- Opening Delimiter -
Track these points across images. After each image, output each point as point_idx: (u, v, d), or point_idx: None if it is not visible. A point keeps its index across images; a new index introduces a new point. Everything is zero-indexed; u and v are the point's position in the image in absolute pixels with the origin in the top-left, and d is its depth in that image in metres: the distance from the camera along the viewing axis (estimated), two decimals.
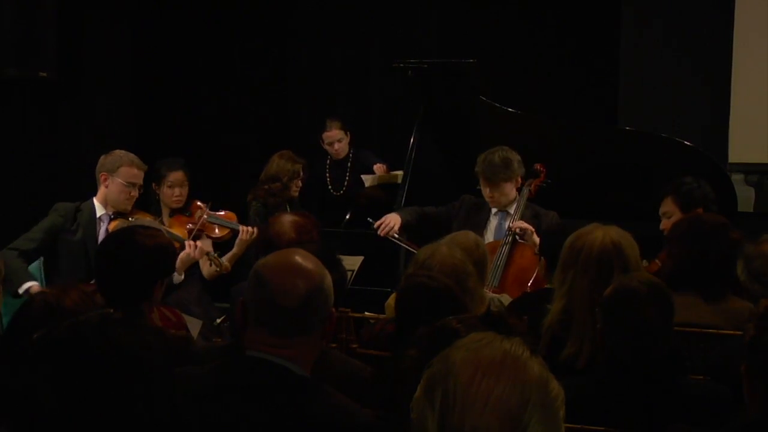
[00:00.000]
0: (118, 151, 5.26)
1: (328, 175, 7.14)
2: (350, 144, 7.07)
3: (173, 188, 5.75)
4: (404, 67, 6.13)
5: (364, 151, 7.20)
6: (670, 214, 4.90)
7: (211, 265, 5.43)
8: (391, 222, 5.47)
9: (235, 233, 5.66)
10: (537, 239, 5.23)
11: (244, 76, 8.23)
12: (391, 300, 4.05)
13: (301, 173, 6.26)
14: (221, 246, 5.71)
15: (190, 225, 5.64)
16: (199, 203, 5.82)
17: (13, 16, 6.39)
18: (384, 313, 4.12)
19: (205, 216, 5.63)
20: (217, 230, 5.70)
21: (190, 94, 7.86)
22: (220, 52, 8.10)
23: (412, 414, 1.57)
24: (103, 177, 5.18)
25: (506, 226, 5.42)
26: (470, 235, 4.21)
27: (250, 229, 5.61)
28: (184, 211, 5.82)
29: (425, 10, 7.98)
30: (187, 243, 5.33)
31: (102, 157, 5.25)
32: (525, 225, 5.28)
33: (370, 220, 5.52)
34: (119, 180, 5.16)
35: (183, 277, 5.29)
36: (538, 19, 7.66)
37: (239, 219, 5.89)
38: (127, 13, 7.56)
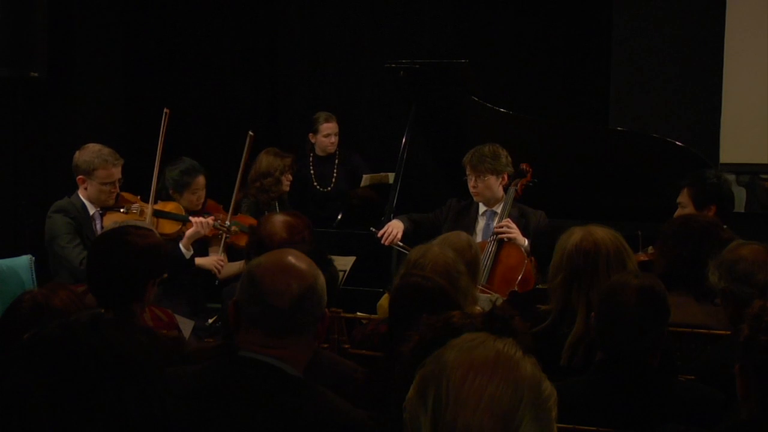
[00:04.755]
0: (91, 147, 5.27)
1: (312, 171, 7.12)
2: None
3: (197, 192, 5.71)
4: (396, 68, 6.13)
5: (355, 155, 7.21)
6: (685, 204, 4.87)
7: (221, 236, 5.45)
8: (395, 230, 5.51)
9: None
10: (522, 240, 5.26)
11: (235, 75, 8.22)
12: (384, 300, 4.06)
13: (291, 167, 6.30)
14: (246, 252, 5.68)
15: (214, 230, 5.57)
16: (215, 203, 5.83)
17: (4, 16, 6.37)
18: (376, 314, 4.12)
19: (228, 223, 5.57)
20: (244, 239, 5.66)
21: (182, 93, 7.85)
22: (212, 51, 8.08)
23: (405, 414, 1.57)
24: (80, 179, 5.22)
25: (493, 226, 5.44)
26: (462, 235, 4.21)
27: None
28: (202, 212, 5.77)
29: (417, 10, 7.98)
30: (193, 220, 5.37)
31: (76, 153, 5.26)
32: (509, 227, 5.29)
33: (373, 230, 5.53)
34: (96, 182, 5.20)
35: (192, 251, 5.35)
36: (530, 19, 7.66)
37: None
38: (118, 13, 7.55)
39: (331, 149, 7.05)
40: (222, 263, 5.52)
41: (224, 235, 5.56)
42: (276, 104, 8.53)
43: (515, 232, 5.29)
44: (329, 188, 7.08)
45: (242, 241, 5.66)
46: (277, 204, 6.27)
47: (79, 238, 5.16)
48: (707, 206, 4.81)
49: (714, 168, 5.68)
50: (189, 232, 5.35)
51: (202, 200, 5.77)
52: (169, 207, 5.57)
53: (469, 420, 1.48)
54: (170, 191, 5.68)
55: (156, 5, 7.78)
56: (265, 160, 6.25)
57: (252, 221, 5.89)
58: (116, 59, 7.56)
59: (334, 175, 7.06)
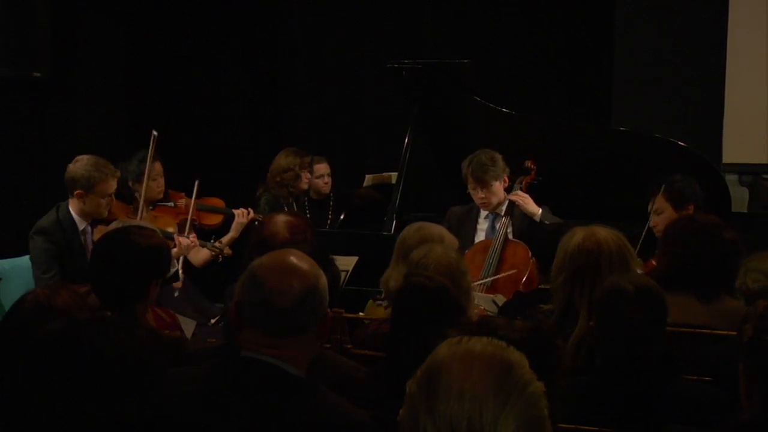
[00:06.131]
0: (85, 160, 5.12)
1: (308, 214, 6.99)
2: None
3: (157, 179, 5.76)
4: (398, 68, 6.14)
5: (351, 195, 7.14)
6: (661, 210, 5.01)
7: (213, 254, 5.45)
8: None
9: (227, 218, 5.74)
10: (536, 209, 5.31)
11: (237, 76, 8.22)
12: (371, 304, 4.09)
13: (310, 165, 6.38)
14: (214, 233, 5.78)
15: (182, 217, 5.67)
16: (179, 193, 5.88)
17: (6, 16, 6.38)
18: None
19: (194, 205, 5.66)
20: (208, 218, 5.78)
21: (183, 94, 7.85)
22: (214, 52, 8.08)
23: (401, 410, 1.60)
24: (78, 194, 5.08)
25: (498, 227, 5.44)
26: (434, 228, 4.18)
27: (245, 210, 5.71)
28: (165, 202, 5.83)
29: (419, 10, 7.98)
30: (176, 239, 5.35)
31: (70, 166, 5.12)
32: (522, 196, 5.42)
33: None
34: (96, 196, 5.09)
35: (177, 268, 5.30)
36: (532, 19, 7.66)
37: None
38: (120, 13, 7.55)
39: (326, 189, 6.88)
40: (191, 243, 5.44)
41: (190, 219, 5.60)
42: (279, 104, 8.53)
43: (530, 201, 5.35)
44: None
45: (210, 221, 5.78)
46: (294, 203, 6.35)
47: (57, 266, 5.01)
48: (686, 207, 4.91)
49: (715, 168, 5.70)
50: (173, 252, 5.23)
51: (162, 187, 5.81)
52: (159, 223, 5.57)
53: (458, 405, 1.53)
54: (130, 183, 5.69)
55: (158, 6, 7.78)
56: (285, 157, 6.39)
57: (219, 202, 5.98)
58: (119, 59, 7.56)
59: (329, 217, 6.95)
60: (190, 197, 5.73)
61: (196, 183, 5.69)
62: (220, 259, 5.46)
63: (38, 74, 6.59)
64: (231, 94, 8.18)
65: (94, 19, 7.33)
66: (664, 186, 5.04)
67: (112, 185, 5.16)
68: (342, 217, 6.64)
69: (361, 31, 8.13)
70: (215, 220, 5.85)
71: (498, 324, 2.15)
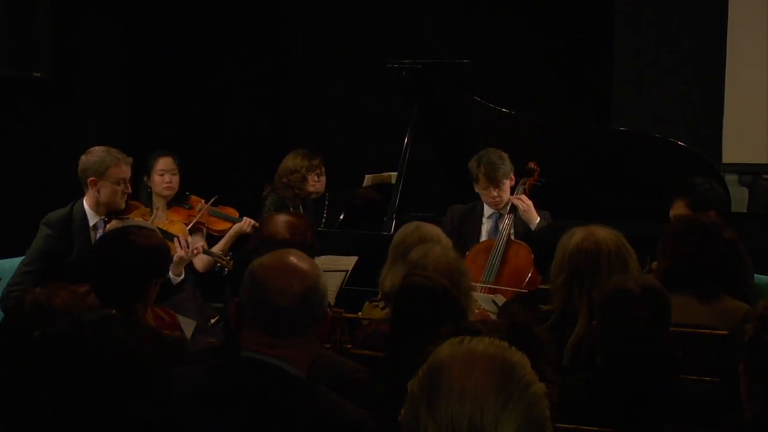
- Closing Delimiter -
▸ **Work task**
Your task for the entries above: copy exactly the span starting with the line with "4: (404, 67, 6.13)" and going on through the line with "15: (190, 225, 5.64)", both lines included, and nothing else.

▸ **Response area**
4: (404, 67, 6.13)
5: (364, 151, 7.20)
6: (670, 214, 4.90)
7: (211, 265, 5.43)
8: (391, 222, 5.47)
9: (235, 233, 5.66)
10: (537, 239, 5.23)
11: (244, 76, 8.23)
12: (391, 300, 4.05)
13: (301, 173, 6.26)
14: (221, 246, 5.71)
15: (190, 225, 5.64)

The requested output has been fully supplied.